I was thinking about this odd social tool Facebook and the connection of so many people on it (my “friends”) to my mom, or at the least to her through me. There are family members. There are students that she taught. There are people to whom she would be most thankful for helping me get through life without her.

Her sister is here, an aunt I had lost touch with over the years and recently reconnected with. Two of her three grandchildren – grandchildren that she never had the chance to know, but who she would have loved and enjoyed immensely – are here. Two nieces and a nephew are connected. A cousin. My “brother” who lived in the house behind us growing up and who, in many ways, thought of my mother as his mom, too.

I have a number of sorority sisters in my friends list, friends who lived most directly in the immediate fallout of my mom’s death for me. We shared a house. They were there with me through a thousand tears, a thousand beers (for better and worse), countless late nights of me asking “Why?” I was a mess and there are a few friends amongst my “friends list” who helped clean up the mess more than once. Karen rode back to school with me after the funeral. Margo forgave more fines for more missed meetings than she should have. Becky and Leigh Ann and Alex (though we didn’t call her that then) and Deana and Linda were all there. And Sarah had great shoulders to cry on. Undoubtedly, the one friend I am most indebted to for that time, Carla, remains elusive to the world of social networking, but in the more traditional ways, she knows that I owe her more than I can ever repay – and we both hope and pray that I will never be asked to. I am more grateful than I can say that she was my roommate during that time and that her family took me in as they did. I would never have survived, literally, without them.

I have friends from the seminary years that followed college, years when things got much more difficult on a much deeper level. These friends did not have the chance to know my mom directly, but they were touched by her through me. Phyllis and Conrad made a home for me in their family. Dina listened to me for hours and hours and hours and hours. She is a sister in the truest sense. Kelley and Kevin and I shared so many breakfasts together. There are two Jonathans – Webster and Berry – who were so important. Jonathan Webster and I shared both years at JMU and Southern together. He was the one person I knew when I moved to Louisville. Jonathan Berry was an early and quick friend, sharing trouble with Keith in the back of Church History classes. Dina and Jonathan’s children are amongst my Facebook friends, another generation of good people.
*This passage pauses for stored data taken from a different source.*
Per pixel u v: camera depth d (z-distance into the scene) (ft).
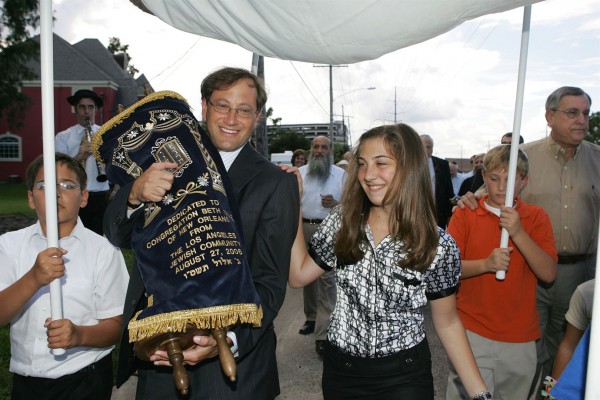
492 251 11.27
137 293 7.23
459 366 8.50
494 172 11.32
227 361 6.22
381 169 7.93
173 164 6.86
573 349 9.09
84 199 9.35
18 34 85.25
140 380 7.82
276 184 8.01
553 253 11.36
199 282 6.27
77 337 7.91
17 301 7.48
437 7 7.04
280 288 7.77
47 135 7.19
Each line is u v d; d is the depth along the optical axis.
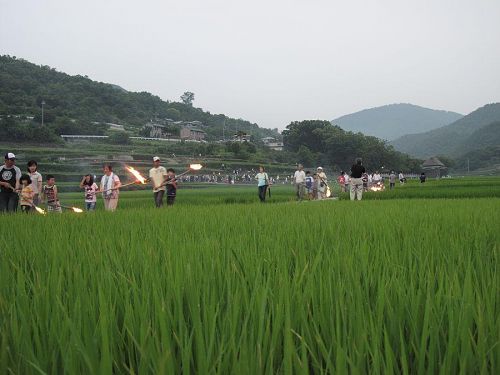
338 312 2.06
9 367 1.76
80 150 135.00
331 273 3.01
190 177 121.75
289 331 1.65
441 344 2.05
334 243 4.66
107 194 16.50
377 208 11.06
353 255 3.69
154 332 1.91
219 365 1.62
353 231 5.66
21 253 4.35
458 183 57.28
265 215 9.01
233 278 2.94
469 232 5.44
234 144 171.12
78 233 6.16
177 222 7.57
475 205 11.74
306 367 1.56
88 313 2.29
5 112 159.00
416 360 1.88
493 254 3.99
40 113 175.62
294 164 180.38
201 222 7.41
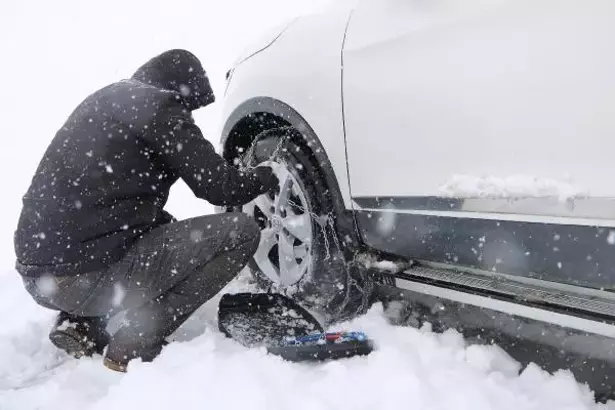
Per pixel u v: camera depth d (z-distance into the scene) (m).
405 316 2.24
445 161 1.83
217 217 2.12
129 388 1.79
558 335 1.76
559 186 1.54
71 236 1.93
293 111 2.38
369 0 2.18
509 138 1.65
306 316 2.32
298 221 2.44
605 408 1.59
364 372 1.80
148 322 2.04
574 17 1.50
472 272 1.98
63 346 2.14
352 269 2.36
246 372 1.79
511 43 1.64
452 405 1.63
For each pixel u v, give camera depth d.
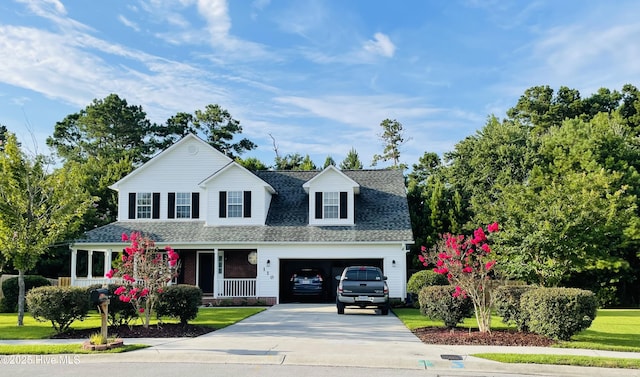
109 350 11.95
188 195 30.95
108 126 58.06
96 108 57.34
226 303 26.95
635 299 35.16
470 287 14.97
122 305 16.03
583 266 28.61
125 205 31.03
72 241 28.06
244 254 30.47
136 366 10.48
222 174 29.97
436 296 15.66
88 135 58.66
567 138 38.56
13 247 18.23
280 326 17.11
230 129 59.88
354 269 22.50
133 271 16.33
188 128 60.69
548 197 24.92
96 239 28.41
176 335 14.73
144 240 16.55
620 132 41.59
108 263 28.83
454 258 15.33
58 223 19.14
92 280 28.55
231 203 29.78
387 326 17.19
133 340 13.73
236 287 28.25
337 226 28.81
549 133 48.38
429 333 15.11
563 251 23.75
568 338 13.47
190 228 29.47
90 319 20.11
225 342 13.26
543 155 39.31
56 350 11.95
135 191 31.14
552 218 23.66
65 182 19.47
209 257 30.69
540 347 12.77
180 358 11.27
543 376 10.11
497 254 26.50
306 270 28.17
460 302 15.35
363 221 29.17
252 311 22.98
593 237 24.89
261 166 46.56
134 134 58.41
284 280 31.42
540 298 13.66
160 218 30.80
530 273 25.25
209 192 29.89
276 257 27.86
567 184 28.06
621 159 37.16
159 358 11.27
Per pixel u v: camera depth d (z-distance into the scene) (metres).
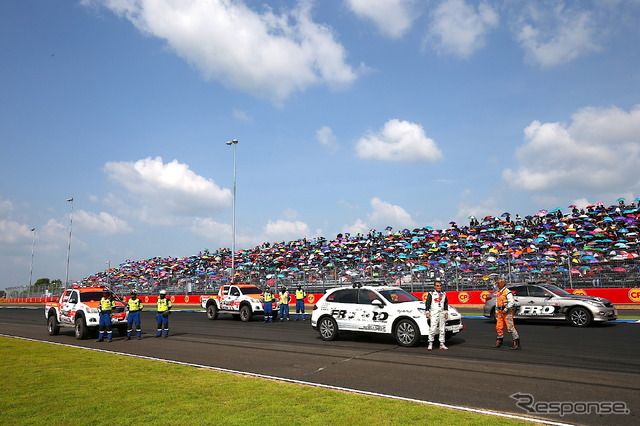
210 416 6.36
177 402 7.16
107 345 15.10
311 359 11.24
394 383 8.42
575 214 54.75
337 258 63.03
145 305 47.28
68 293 18.69
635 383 8.14
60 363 11.23
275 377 9.12
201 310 35.31
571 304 17.08
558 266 32.97
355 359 11.05
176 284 50.16
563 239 48.25
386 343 13.73
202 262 79.94
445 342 13.69
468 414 6.33
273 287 39.09
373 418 6.15
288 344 14.21
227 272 61.41
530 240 48.94
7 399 7.55
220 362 11.12
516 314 18.16
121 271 93.69
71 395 7.77
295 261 67.19
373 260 54.75
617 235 47.16
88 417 6.46
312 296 35.62
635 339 13.55
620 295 25.38
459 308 28.50
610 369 9.34
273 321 24.06
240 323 23.09
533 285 18.31
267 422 6.03
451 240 58.09
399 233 68.19
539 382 8.29
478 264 40.50
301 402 7.03
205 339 16.16
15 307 52.34
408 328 12.80
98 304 17.50
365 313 13.79
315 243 76.62
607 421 6.13
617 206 54.94
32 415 6.62
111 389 8.17
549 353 11.38
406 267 40.62
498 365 9.91
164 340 16.14
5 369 10.43
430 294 12.41
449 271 35.72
And then there are all of the friends who have come into my life in the years since, the years that all together make my life without my mom. Some of them didn’t even know this story until I mentioned it the past days. It’s not something I talk about often. Some have heard it in the circles of support group meetings. Some know it because they have entered into that close and intimate space that some friendships are blessed to go.

We are all influenced by our parents in many ways. There is much of me that is my mother, and thus all of my friends know her in some way because you know me. As my mom had many friends, so do I. I only hope that I measure up in some small way to the same level she set for treating people with love and respect, for being compassionate and caring, and for one to share much fun and laughter in life. A number of friends have shared with me over the past few days that my mom is surely proud of me, proud of the life I have made. I think on this day that if I can be to my friends what she was to hers, then we both will be proud.